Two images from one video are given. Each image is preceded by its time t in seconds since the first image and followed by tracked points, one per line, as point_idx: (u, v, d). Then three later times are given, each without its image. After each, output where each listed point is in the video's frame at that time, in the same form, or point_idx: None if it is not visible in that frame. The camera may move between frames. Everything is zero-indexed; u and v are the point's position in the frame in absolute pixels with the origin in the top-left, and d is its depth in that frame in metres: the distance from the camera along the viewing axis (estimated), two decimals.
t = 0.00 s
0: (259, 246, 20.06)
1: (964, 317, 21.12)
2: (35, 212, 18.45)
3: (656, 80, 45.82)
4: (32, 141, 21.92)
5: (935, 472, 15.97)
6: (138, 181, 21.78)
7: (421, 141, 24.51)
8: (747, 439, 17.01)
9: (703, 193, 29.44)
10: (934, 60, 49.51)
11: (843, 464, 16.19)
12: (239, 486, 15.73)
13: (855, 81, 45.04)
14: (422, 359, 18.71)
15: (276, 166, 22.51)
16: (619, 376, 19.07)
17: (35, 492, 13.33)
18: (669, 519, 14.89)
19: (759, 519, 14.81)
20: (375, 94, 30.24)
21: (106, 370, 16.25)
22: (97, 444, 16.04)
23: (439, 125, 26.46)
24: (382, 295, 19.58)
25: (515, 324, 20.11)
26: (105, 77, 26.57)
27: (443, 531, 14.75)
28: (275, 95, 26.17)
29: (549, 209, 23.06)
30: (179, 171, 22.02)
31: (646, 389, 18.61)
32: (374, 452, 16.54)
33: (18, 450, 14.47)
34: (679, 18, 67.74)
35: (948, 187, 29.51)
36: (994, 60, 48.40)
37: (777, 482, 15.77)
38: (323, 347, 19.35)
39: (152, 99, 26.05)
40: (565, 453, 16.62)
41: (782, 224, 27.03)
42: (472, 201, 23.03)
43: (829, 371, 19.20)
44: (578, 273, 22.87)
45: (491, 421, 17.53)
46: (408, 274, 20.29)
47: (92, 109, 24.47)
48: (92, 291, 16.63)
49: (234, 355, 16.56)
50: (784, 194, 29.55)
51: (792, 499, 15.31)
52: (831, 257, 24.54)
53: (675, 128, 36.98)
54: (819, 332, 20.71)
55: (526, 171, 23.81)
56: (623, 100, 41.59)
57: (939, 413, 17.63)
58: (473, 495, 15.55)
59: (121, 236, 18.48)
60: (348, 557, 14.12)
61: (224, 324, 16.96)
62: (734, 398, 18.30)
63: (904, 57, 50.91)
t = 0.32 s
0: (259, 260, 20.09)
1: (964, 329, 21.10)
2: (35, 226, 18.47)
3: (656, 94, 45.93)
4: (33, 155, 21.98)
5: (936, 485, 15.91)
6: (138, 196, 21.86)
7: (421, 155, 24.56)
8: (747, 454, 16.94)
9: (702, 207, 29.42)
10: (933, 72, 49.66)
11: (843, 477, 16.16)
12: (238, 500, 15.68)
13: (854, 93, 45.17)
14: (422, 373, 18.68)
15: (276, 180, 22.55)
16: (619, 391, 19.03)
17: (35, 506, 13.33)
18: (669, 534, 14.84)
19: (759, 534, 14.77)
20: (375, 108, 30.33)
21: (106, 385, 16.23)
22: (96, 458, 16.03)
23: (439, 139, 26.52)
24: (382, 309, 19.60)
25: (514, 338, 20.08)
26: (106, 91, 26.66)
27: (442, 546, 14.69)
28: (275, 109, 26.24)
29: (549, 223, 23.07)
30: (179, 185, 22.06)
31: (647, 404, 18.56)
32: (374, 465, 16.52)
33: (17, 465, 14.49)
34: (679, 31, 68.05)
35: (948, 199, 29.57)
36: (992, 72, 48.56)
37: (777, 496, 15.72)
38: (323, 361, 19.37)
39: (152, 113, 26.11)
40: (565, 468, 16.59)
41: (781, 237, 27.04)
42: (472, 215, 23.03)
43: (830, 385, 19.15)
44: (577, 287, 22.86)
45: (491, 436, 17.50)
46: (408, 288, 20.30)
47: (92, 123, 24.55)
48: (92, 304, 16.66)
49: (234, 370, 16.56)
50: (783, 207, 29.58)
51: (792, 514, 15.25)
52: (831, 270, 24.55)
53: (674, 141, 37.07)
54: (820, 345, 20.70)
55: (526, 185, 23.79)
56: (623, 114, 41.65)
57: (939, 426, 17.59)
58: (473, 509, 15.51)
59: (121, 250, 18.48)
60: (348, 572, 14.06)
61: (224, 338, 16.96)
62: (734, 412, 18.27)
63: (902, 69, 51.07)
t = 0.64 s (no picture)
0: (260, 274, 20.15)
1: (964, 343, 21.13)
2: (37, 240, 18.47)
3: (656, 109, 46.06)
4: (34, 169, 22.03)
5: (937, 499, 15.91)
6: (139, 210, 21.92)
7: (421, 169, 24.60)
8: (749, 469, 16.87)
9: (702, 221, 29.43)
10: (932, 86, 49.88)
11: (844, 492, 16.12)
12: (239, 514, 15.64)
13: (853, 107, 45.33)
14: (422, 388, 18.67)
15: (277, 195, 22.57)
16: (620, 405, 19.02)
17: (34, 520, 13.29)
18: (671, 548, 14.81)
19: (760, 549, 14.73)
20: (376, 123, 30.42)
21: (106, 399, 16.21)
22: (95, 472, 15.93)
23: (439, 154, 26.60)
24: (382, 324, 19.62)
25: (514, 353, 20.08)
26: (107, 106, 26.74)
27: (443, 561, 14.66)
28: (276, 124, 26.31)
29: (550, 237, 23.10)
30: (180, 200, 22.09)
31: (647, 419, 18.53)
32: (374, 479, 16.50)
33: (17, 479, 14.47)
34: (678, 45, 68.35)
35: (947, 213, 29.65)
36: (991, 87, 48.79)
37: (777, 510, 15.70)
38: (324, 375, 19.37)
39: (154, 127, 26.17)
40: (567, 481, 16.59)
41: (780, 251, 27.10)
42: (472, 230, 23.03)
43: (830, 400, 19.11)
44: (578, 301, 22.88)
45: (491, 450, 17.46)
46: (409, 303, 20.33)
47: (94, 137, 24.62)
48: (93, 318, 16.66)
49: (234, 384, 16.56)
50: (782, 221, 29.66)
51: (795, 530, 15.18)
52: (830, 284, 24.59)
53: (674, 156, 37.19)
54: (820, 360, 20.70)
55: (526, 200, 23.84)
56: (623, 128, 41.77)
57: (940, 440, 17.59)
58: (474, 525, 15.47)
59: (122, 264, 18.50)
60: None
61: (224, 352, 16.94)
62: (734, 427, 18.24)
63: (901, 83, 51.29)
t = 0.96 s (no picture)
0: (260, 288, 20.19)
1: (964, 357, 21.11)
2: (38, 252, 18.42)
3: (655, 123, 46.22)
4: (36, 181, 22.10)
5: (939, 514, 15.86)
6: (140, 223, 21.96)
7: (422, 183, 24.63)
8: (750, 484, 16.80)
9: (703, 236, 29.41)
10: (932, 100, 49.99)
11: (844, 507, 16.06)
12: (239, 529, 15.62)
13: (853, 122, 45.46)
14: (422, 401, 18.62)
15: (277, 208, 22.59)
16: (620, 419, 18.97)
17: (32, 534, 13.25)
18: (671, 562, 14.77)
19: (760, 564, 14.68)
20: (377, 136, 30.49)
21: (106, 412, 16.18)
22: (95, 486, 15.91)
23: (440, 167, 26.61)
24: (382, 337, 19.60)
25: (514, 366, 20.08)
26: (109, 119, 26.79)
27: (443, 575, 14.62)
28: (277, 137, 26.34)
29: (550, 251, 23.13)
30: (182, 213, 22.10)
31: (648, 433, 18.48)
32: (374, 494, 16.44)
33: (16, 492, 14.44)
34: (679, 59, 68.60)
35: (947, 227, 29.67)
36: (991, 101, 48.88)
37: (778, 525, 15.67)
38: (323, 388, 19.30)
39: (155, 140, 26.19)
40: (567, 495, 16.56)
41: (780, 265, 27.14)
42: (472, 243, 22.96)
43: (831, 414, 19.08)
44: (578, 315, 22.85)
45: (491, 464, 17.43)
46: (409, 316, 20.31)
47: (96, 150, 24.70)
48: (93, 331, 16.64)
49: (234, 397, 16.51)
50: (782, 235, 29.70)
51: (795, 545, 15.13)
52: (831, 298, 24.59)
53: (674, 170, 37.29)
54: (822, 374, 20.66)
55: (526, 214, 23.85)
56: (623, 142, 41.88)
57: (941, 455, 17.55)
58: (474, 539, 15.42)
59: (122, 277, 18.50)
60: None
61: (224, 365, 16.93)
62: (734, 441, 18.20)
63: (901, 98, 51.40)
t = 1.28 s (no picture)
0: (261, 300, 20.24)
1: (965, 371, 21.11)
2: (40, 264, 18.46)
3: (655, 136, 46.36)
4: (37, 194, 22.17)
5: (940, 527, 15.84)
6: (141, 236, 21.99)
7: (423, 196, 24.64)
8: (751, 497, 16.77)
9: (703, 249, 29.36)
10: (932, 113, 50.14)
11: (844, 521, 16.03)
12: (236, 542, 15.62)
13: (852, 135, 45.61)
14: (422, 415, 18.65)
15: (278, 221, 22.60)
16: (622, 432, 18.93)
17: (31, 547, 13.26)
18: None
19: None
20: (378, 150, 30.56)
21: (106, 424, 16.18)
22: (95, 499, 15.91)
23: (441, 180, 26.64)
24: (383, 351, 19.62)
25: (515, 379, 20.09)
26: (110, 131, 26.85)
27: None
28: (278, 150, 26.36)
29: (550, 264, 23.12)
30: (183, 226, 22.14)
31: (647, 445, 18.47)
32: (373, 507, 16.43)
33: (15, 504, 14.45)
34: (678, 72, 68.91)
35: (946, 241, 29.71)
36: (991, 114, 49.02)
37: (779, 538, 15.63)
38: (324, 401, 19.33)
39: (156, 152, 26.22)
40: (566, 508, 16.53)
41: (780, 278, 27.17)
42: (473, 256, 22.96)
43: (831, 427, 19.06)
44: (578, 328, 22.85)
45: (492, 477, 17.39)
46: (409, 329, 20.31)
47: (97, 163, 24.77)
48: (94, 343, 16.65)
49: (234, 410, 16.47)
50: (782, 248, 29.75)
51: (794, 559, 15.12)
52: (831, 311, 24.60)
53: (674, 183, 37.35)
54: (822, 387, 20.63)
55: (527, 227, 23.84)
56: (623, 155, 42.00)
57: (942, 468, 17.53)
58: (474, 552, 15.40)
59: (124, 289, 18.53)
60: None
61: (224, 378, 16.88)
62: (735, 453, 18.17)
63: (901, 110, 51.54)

※ ※ ※

» **PROBLEM TO WORK ON**
Extract exactly and only the lines above from the line containing "28: (275, 109, 26.24)" through the line containing "43: (830, 385, 19.15)", both end lines included.

» **SOLUTION TO THIS PROBLEM**
28: (275, 109, 26.24)
29: (549, 223, 23.07)
30: (179, 185, 22.06)
31: (647, 404, 18.56)
32: (374, 465, 16.52)
33: (17, 465, 14.49)
34: (679, 31, 68.05)
35: (948, 199, 29.57)
36: (992, 72, 48.56)
37: (777, 496, 15.72)
38: (323, 361, 19.37)
39: (152, 113, 26.11)
40: (565, 468, 16.59)
41: (781, 237, 27.04)
42: (472, 215, 23.03)
43: (830, 385, 19.15)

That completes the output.